Notice the call to the function prettify(). This returns the same HTML, but after prettifying. This is a good way to make HTML more readable.

BeutifulSoup

First thing first – let’s install it. Remember to use elevated command prompt:
pip install beautifulsoup4
The first way to navigate documents is by using the tag names directly. For example, we can expand. Here is an example:

import requests
from bs4 import BeautifulSoup
url_to_parse = "https://en.wikipedia.org/wiki/Python_(programming_language)"
response = requests.get(url_to_parse)
response_text = response.text
soup = BeautifulSoup(response_text, 'lxml')
print(soup.title)

Output: <title>Python (programming language) - Wikipedia</title>

 

Finding Specific Text with BeautifulSoup4

Perhaps the most commonly used methods are find() and find_all() and their counterpart select() and select_one(). Let’s open the Wikipedia page and get the table of contents.
The first step is to locate the table of contents. Right-click on the div that contains the TOC and examine its markup. We can see that it is <div id=”toc” class=”toc”> .
If we simply run soup.find(“div”), it will return the first div it finds—similar to writing soup.div. This is not really useful in this case. Let’s filter it further by specifying more attributes. We are actually lucky in this case as it has an id attribute.

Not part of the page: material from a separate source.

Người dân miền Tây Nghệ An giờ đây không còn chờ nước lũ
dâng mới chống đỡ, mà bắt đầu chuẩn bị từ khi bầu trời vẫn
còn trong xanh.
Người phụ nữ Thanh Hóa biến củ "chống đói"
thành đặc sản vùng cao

soup.find(“div”,id=”toc”) would solve the problem. This will return everything inside this div tag–the complete raw HTML.
Note that the second parameter here — id=”toc”. The way BeautifulSoup works is it will look for the attribute name and value supplied as the second parameter. So you could even write soup.find(‘script’, type=”application/Id+json”) and it will find a script tag with this type attribute.

Be careful with CSS class though. class is a reserved keyword. There are two workarounds – first, just use class_ instead of class. Second is to use a dictionary as the second argument.
It means that soup.find(“div”,class_=”toc”) and soup.find(“div”,{“class”: “toc”}) are same. Using a dictionary allows the flexibility to specify more than one attribute values for filtering. For example, soup.find(“div”,{“class”: “toc”, “id”:”toc”}) if you need to specify both class and id.

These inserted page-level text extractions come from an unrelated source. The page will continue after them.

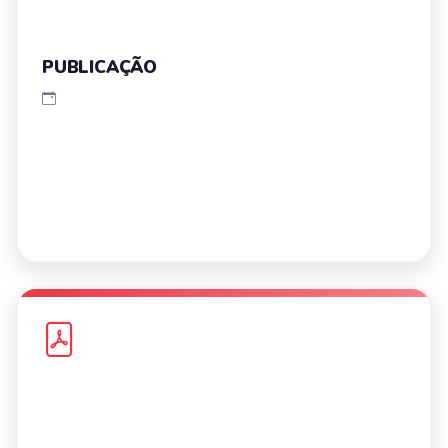
PUBLICAÇÃO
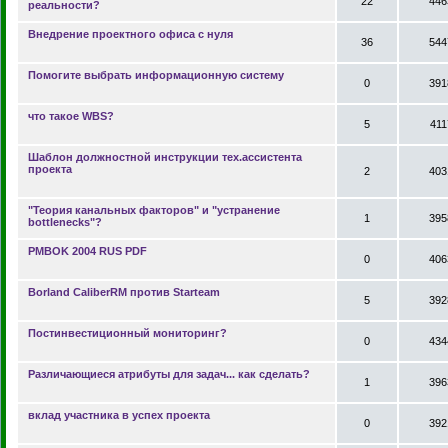
22
446
реальности?
Внедрение проектного офиса с нуля
36
544
Помогите выбрать информационную систему
0
391
что такое WBS?
5
411
Шаблон должностной инструкции тех.ассистента
проекта
2
403
"Теория канальных факторов" и "устранение
1
395
bottlenecks"?
PMBOK 2004 RUS PDF
0
406
Borland CaliberRM против Starteam
5
392
Постинвестиционный мониторинг?
0
434
Различающиеся атрибуты для задач... как сделать?
1
396
вклад участника в успех проекта
0
392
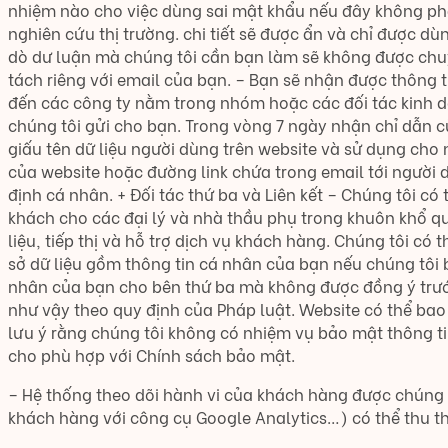
nhiệm nào cho việc dùng sai mật khẩu nếu đây không phải
nghiên cứu thị trường. chi tiết sẽ được ẩn và chỉ được d
dò dư luận mà chúng tôi cần bạn làm sẽ không được chuyể
tách riêng với email của bạn. – Bạn sẽ nhận được thông t
đến các công ty nằm trong nhóm hoặc các đối tác kinh d
chúng tôi gửi cho bạn. Trong vòng 7 ngày nhận chỉ dẫn của
giấu tên dữ liệu người dùng trên website và sử dụng cho
của website hoặc đường link chứa trong email tới người 
định cá nhân. + Đối tác thứ ba và Liên kết – Chúng tôi c
khách cho các đại lý và nhà thầu phụ trong khuôn khổ qu
liệu, tiếp thị và hỗ trợ dịch vụ khách hàng. Chúng tôi có 
sở dữ liệu gồm thông tin cá nhân của bạn nếu chúng tôi 
nhân của bạn cho bên thứ ba mà không được đồng ý trước
như vậy theo quy định của Pháp luật. Website có thể ba
lưu ý rằng chúng tôi không có nhiệm vụ bảo mật thông ti
cho phù hợp với Chính sách bảo mật.
– Hệ thống theo dõi hành vi của khách hàng được chúng t
khách hàng với công cụ Google Analytics…) có thể thu thậ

What we really interested are, is the text, not the HTML markup. So, let’s try filtering further:
If we Inspect the text of TOC on this Wikipedia page, we will see that the HTML as <span class=”toctext”>History</span>

Let’s use this in our find method. Let’s run soup.find(“span”,class_=”toctext”). Remember that find() method returns the first match. So this will give us <span class=”toctext”>History</span>. That’s better. Time to use find_all.

Remember that find_all() returns a list. So we would need a for loop to iterate over the result. Let’s look at the code so far and the output together:

import requests
from bs4 import BeautifulSoup
url_to_parse = "https://en.wikipedia.org/wiki/Python_(programming_language)"
response = requests.get(url_to_parse)
response_text = response.text
soup = BeautifulSoup(response_text, 'lxml')
toc = soup.find_all("span",class_="toctext")
for item in toc:
print(item)

Output:
<span class="toctext">History</span>

<span class="toctext">Features and philosophy</span> <span class="toctext">Syntax and semantics</span> <span class="toctext">Indentation</span> . . .

We are now ready to solve one final problem. If you look at the Wikipedia page, you would notice that some of them are actually subheadings. What if just want the main headings?
We need to take one step back and look at the markup of the list items. You would notice that the main headings have the class toclevel-1 while the subheadings have toclevel-2. Let’s update our code to get the <li class=”toclevel-1″> items. We will then filter this further to get the span.text. Here is how the updated code looks like:

all_main_headings = []
main_headings = soup.find_all("li", class_="toclevel-1")
for h1 in main_headings :
heading = h1.find("span", class_="toctext").text
all_main_headings.append(heading)
print(heading)

And now we have our table of contents text for level 1 headings.
We can use python-docx library to save this in a word file or csv library to save it in a csv.